自分は、いつもの海浜公園で海を眺めながら過去を思い返していたのだった。
「昔はおもろかったんやけど、今はどうやろうか…」
かつて、クリスといたときは何を見ていても面白かった。しかし、そんな感慨に関係なく、ユキは話し始めた。
「そういえば、国語で習ったんだけど、稲むらの火って知ってる?」
自分は驚きながらも、ユキに詳しく内容を話した。
「と言っても、ほとんどある人の受け売りやけどな」
ユキは、期待に目を輝かせた。
「それって、前会ったアクアさん? 今日は一緒じゃないん?」
「…ああ。少しの間、一緒に仕事をしていただけやからな」
「そうなん。今度はいつ会えるん?」
「…もう二度と会わないやろ。…喧嘩して別れたからな」
その言葉にユキは驚いた。
「また、アクアさんを怒らせたん?」
「いいや。自分の方が怒ったんや。…元から分かり合えるわけなかったんや。アクアは別世界の人だから」
ユキは呆れた調子で言った。
「アクアさんはキイツに怒ったけど許してくれたのに、何でもう一度話そうとしないん?」
「色々あるんや。ほっといてくれや。

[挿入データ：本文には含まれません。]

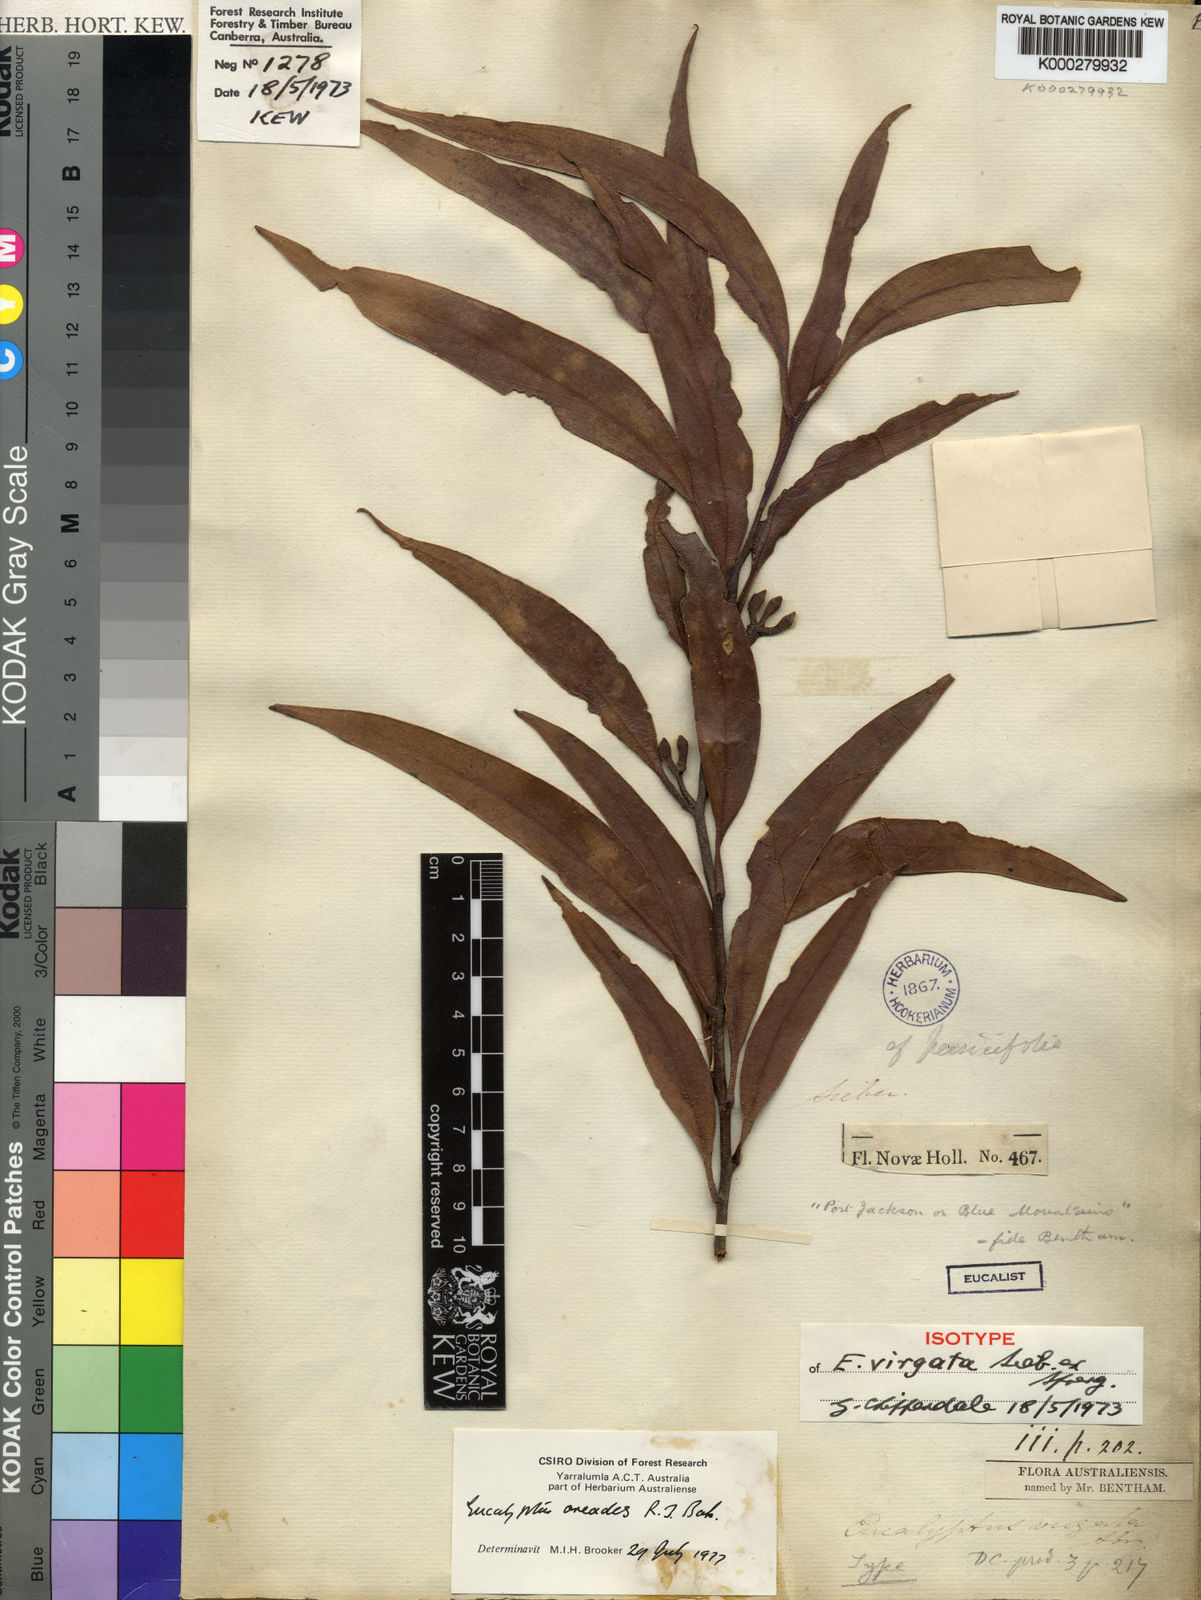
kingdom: Plantae
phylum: Tracheophyta
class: Magnoliopsida
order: Myrtales
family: Myrtaceae
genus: Eucalyptus
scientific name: Eucalyptus oreades
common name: White-ash
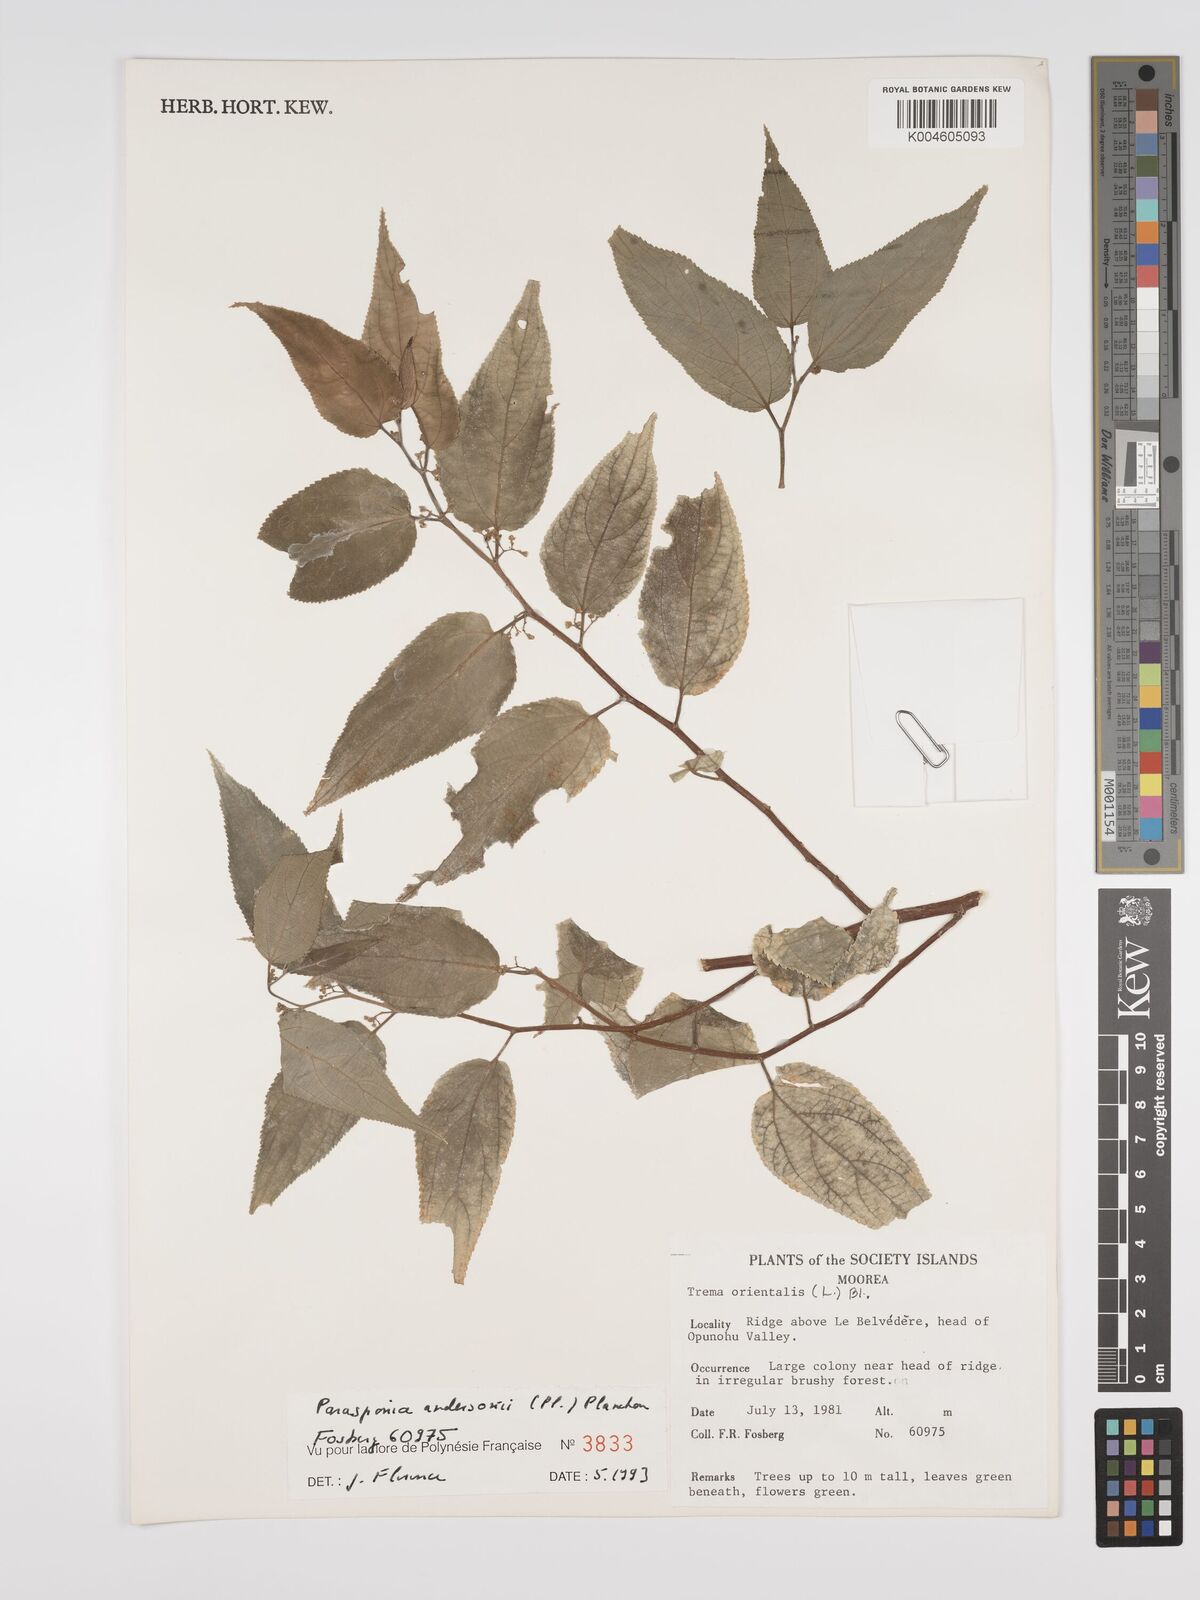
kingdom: Plantae
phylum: Tracheophyta
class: Magnoliopsida
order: Rosales
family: Cannabaceae
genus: Trema
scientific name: Trema andersonii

友達とでも遊んだらええ」
ユキは、不機嫌そうな顔をして黙って、自分の視界から消えた。
また一人物思いに沈んだ。
広村堤防でアクアは怒りながらも付き合いを続けたのに自分は逃げた。
今度は自分が怒ったが、もう一度、アクアに会うべきなのだろうか。
でも、もうクリスの残した詩を失いたくなかった。
うなだれた自分に、冷たい水が浴びせられた。
「だぼ。色んな色があって当たり前やん。だから話し合って理解するんや」
そこには、ホースを持ったユキがいた。
ホースから流れる自ら出来た虹を見て、あの日、クリスが言った言葉を思い出していた。
「虹が消えたなら、またつくればいいんや」
そうだ。虹が壊れてもまたつくればいい。災害に襲われても、この神戸が復興した様に。
そういえば、ここの松はあの時から、青葉を巡らし続けている。地の揺らぎにも総てを飲み込む波にも屈することなく。
もう一度アクアと話してみよう。
「ユキ。ありがとう。もう一度、アクアと話してみるわ」
「アクアさん、どこにいるん?」
「ホワイトアイルにいはずや。そこの量子コンピューターで研究してるからな」
「ホワイトアイルって、アルカディがある所やん! 一度行ってみたかったんや! せや、キイツだけでは心もとないから、一緒に行ってあげよう」
ユキは恩着せがましく言った。
「本当は自分が行きたいんやろ?」
自分には、ユキの笑顔が虹のように輝いて見えた。